(What you have to do)
Find the line containing "2: (281, 179, 0.68)" in the records below. Copy exactly that line and each one after it, ending at the line containing "20: (328, 223, 0.61)", and nothing more.

(Extracted material)
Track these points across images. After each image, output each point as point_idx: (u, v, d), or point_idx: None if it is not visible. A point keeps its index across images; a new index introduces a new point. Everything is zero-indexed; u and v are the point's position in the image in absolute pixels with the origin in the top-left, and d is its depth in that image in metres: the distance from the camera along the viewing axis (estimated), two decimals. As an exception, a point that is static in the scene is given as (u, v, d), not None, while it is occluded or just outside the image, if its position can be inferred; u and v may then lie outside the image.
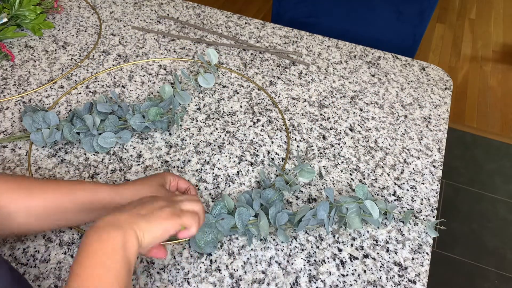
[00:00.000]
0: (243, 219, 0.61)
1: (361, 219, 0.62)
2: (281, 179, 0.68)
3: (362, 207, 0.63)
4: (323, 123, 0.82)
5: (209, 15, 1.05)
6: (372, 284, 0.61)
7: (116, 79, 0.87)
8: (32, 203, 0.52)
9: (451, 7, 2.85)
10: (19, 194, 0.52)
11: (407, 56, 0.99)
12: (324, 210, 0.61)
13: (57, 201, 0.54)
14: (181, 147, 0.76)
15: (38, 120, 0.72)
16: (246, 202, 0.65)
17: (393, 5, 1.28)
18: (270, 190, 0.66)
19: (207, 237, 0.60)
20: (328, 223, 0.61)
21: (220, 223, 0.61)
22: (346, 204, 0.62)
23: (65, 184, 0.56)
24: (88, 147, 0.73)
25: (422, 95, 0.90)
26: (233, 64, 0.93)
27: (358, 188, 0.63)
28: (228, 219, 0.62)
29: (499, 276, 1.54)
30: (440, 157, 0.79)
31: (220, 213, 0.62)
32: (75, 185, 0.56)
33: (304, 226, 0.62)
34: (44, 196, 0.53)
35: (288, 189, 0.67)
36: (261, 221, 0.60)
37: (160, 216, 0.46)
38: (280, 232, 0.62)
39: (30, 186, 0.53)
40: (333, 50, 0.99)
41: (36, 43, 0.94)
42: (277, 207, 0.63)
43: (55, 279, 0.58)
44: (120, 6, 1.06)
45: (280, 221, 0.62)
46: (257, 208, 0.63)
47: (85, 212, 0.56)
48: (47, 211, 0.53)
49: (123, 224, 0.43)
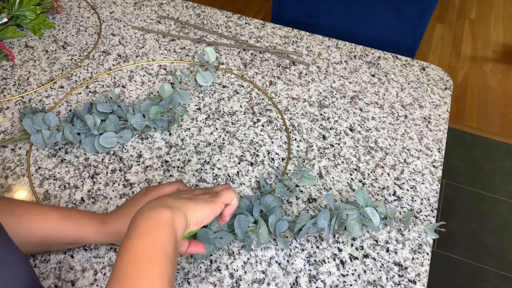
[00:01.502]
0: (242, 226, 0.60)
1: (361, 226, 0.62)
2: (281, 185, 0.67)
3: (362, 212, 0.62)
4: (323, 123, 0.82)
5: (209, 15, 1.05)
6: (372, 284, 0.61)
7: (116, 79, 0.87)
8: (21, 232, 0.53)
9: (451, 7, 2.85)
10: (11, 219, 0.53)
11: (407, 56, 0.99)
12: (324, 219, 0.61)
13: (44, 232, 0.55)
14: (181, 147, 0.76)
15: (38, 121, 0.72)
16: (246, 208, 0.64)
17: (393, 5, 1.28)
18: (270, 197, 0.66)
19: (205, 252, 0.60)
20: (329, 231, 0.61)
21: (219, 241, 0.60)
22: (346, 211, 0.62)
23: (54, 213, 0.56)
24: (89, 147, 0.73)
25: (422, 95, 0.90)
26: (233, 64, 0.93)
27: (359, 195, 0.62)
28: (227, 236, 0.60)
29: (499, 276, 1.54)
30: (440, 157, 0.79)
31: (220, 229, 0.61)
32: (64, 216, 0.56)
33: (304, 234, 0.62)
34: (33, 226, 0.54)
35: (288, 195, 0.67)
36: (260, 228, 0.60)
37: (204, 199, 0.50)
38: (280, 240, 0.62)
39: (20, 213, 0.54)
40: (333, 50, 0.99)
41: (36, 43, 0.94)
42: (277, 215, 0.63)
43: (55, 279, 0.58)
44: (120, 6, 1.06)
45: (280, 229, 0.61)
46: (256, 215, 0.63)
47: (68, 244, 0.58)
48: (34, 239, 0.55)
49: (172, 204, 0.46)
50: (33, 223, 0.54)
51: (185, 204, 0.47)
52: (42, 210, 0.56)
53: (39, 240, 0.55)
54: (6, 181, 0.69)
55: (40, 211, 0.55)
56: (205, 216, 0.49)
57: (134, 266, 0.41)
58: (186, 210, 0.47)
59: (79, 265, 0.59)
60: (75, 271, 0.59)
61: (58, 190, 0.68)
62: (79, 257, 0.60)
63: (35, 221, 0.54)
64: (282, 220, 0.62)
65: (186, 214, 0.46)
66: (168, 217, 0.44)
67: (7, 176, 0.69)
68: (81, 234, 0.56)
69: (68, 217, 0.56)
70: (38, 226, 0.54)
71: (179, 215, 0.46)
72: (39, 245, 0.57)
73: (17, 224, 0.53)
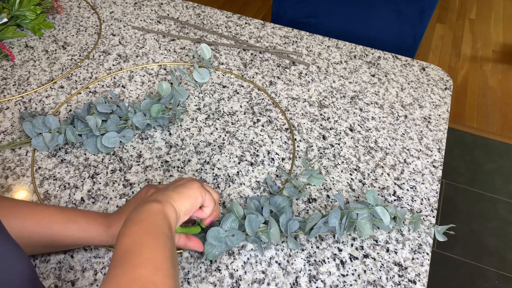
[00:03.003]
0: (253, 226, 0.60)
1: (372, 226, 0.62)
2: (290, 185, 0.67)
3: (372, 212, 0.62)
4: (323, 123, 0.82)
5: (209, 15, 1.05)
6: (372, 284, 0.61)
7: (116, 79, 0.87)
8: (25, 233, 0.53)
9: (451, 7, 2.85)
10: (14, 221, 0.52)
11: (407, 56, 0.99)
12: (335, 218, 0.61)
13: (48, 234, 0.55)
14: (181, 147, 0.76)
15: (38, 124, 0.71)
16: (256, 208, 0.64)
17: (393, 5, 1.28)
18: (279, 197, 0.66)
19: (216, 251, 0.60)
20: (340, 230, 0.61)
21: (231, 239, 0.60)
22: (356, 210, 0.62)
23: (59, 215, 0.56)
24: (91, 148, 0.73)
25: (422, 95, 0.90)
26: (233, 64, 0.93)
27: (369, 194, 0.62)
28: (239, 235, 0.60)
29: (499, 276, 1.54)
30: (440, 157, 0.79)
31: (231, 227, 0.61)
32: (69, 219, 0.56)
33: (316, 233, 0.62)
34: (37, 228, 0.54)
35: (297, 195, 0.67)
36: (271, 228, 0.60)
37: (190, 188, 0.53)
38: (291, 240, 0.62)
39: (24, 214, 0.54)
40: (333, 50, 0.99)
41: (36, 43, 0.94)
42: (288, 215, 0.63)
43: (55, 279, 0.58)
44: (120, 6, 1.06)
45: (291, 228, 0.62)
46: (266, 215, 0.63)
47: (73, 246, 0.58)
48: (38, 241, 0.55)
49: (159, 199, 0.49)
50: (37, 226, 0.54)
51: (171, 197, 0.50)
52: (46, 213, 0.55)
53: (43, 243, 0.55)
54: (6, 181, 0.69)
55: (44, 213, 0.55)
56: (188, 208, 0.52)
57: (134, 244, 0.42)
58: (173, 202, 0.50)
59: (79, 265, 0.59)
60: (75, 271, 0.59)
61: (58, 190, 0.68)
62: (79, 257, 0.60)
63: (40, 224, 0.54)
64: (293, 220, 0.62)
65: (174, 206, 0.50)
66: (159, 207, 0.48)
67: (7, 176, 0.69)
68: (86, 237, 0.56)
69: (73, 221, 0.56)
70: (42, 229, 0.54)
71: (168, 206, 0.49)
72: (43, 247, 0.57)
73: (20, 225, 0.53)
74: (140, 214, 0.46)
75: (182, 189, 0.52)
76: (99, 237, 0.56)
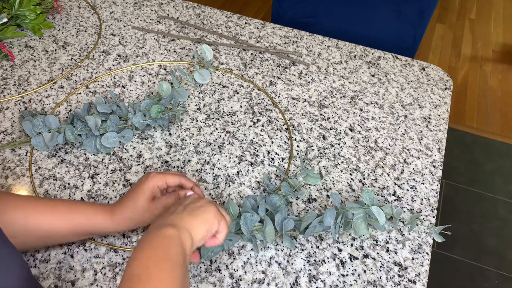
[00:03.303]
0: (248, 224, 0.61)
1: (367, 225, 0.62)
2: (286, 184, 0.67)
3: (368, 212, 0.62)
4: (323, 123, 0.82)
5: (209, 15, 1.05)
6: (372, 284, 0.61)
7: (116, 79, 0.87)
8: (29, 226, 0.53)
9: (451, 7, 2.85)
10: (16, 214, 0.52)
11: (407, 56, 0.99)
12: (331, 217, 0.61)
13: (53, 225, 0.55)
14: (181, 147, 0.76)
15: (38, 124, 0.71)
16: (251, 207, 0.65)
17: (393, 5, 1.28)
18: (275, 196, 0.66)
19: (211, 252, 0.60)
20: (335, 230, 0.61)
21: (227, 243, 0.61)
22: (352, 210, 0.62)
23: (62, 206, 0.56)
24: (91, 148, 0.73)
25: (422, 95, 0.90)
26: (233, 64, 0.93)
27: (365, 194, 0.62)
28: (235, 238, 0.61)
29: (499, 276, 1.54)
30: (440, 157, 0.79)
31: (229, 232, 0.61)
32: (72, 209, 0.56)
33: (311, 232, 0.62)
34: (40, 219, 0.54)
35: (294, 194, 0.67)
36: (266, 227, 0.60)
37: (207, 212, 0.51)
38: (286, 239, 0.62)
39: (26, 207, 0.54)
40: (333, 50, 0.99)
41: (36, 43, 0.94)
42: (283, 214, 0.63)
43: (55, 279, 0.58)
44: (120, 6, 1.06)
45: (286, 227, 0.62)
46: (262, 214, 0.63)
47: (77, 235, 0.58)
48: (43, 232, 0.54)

(Result of the task)
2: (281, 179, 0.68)
3: (362, 207, 0.63)
4: (323, 123, 0.82)
5: (209, 15, 1.05)
6: (372, 284, 0.61)
7: (116, 79, 0.87)
8: (32, 203, 0.52)
9: (451, 7, 2.85)
10: (19, 194, 0.52)
11: (407, 56, 0.99)
12: (324, 210, 0.61)
13: (57, 201, 0.54)
14: (181, 147, 0.76)
15: (38, 120, 0.72)
16: (246, 202, 0.65)
17: (393, 5, 1.28)
18: (270, 190, 0.66)
19: (207, 237, 0.60)
20: (328, 223, 0.61)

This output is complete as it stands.